__Passage provided__.
George IV lived from 12 August 1762 to 26 June 1830. He was king of the United Kingdom of Great Britain and Ireland, and of Hanover, from 29 January 1820 until his death. From 1811 he had served as Prince Regent when his father, George III, became unable to rule through mental illness, now thought to have been porphyria. The wider picture in Scotland at the time is set out in our Historical Timeline.
George's nine-year spell as Prince Regent, which started in 1811 and ended with George III's death in 1820, had proved him to be well up to the job of constitutional monarch. It had also, however, confirmed his reputation for profligate living and an extravagant lifestyle. It was said that each time he had intimate relations with a woman he would take a lock of her hair and place it in an envelope with her name on it. After his death, the story circulated that 7,000 such envelopes had been found in his rooms. This is literally incredible, and was probably intended to damage further the already extremely poor reputation of George after his death.
To a modern audience George as Prince Regent is perhaps best known through the very unflattering portrayal of him in the 1987 TV Series Blackadder the Third, with George, Prince of Wales played by Hugh Laurie and his butler Blackadder by Rowan Atkinson. The real Prince Regent would seem to have been every bit as profligate but perhaps not as stupid as portrayed in the series.

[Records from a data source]

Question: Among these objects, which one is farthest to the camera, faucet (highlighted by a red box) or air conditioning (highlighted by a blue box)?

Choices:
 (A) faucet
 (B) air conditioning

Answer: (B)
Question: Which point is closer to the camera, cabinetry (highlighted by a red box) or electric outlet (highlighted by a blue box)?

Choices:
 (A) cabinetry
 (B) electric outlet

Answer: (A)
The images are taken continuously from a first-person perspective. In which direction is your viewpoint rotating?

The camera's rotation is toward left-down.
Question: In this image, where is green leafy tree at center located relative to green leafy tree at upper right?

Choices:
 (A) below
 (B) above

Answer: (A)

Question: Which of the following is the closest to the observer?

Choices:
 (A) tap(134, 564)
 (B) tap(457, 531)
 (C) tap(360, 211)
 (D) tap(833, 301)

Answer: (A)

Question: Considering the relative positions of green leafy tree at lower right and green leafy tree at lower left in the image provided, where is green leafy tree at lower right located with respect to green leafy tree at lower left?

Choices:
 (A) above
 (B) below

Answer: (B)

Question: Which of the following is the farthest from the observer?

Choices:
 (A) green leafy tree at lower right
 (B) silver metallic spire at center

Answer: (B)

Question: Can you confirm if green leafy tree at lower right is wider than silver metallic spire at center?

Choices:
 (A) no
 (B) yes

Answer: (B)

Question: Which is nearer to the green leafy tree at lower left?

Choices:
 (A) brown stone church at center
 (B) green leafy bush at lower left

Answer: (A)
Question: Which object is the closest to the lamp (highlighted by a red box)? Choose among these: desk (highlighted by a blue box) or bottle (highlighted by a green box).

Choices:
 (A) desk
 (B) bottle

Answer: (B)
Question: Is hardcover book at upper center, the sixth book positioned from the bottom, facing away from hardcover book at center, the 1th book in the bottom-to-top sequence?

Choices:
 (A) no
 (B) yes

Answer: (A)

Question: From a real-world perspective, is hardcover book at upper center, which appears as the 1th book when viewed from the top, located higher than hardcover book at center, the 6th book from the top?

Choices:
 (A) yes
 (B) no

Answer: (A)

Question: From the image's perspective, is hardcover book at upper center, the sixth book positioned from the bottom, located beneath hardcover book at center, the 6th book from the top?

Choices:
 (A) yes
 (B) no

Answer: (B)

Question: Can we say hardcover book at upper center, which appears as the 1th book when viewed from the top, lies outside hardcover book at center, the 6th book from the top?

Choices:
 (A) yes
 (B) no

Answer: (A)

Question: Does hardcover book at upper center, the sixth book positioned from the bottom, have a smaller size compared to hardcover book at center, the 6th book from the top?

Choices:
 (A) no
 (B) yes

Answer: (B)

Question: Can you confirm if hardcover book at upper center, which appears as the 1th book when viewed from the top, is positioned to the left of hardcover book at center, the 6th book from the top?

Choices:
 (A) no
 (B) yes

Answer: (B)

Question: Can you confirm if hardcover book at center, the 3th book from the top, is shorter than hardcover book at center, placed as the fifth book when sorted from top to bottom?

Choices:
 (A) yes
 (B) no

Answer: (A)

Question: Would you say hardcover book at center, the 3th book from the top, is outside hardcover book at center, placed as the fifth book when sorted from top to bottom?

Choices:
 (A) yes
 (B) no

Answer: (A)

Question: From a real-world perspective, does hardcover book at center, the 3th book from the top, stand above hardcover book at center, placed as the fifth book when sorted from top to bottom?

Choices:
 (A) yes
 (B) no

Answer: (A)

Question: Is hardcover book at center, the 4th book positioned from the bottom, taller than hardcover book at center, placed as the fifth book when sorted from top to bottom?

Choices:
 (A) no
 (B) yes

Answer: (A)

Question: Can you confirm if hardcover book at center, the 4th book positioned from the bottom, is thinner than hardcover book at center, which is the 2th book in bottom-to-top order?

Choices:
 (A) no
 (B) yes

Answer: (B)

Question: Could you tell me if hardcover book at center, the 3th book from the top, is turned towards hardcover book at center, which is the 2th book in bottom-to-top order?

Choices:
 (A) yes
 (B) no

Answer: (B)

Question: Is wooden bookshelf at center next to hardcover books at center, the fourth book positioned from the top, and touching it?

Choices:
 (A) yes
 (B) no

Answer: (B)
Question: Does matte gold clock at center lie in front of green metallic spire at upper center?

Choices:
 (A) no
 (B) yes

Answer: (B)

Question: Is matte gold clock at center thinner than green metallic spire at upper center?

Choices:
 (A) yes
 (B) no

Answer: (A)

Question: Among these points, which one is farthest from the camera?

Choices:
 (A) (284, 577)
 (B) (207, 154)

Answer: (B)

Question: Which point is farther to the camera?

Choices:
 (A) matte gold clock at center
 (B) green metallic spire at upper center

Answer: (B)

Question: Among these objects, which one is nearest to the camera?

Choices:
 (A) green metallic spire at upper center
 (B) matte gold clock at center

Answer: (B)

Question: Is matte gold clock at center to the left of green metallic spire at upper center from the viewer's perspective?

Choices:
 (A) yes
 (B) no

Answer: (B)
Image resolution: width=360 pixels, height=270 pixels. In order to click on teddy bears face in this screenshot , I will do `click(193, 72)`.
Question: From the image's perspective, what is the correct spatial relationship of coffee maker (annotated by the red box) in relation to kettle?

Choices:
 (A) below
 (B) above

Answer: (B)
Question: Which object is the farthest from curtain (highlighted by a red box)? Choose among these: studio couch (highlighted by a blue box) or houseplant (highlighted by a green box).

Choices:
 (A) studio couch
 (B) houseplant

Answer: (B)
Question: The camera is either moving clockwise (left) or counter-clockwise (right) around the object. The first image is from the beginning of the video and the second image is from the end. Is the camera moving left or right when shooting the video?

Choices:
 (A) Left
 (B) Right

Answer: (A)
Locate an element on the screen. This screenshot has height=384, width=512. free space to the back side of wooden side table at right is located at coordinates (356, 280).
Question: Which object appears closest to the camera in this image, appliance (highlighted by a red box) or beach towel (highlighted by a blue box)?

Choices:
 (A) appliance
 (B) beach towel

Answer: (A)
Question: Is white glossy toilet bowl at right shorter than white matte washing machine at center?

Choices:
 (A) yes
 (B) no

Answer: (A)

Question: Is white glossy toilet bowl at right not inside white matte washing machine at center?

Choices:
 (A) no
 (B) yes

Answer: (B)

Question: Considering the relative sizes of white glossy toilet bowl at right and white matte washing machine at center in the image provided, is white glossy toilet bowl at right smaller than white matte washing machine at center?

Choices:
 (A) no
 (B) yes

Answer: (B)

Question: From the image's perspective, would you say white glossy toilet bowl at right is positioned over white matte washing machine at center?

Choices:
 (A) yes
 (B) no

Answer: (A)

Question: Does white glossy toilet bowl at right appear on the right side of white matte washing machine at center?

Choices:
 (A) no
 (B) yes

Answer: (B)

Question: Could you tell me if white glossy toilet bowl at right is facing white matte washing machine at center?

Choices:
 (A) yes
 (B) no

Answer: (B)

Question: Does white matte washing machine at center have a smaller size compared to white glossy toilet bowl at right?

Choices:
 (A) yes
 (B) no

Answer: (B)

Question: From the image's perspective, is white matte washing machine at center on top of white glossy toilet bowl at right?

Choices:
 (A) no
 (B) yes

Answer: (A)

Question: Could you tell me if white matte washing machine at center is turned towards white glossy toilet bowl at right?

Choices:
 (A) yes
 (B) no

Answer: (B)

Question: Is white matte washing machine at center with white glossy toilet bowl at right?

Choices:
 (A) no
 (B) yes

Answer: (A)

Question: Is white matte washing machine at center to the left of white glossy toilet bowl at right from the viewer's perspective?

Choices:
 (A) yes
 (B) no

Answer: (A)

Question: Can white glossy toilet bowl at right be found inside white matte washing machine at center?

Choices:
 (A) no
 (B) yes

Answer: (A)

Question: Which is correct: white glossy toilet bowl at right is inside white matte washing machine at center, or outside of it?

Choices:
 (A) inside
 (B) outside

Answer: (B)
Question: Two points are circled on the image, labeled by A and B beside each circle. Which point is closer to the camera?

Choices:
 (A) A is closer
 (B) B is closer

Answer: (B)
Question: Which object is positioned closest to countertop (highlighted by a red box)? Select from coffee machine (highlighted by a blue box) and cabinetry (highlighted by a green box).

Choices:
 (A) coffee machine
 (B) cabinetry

__Set of tasks__.
[A] In the passage on George IV above, why does it say the story of the 7,000 envelopes circulated after his death? Answer in one to three sentences.
[B] Count the lines of the records that contain the string "screenshot". Give only the number.

__Answers for the tasks__.
[A] The passage calls the story literally incredible and says it was probably meant to damage George's reputation even further after his death. That reputation was already extremely poor.

[B] 2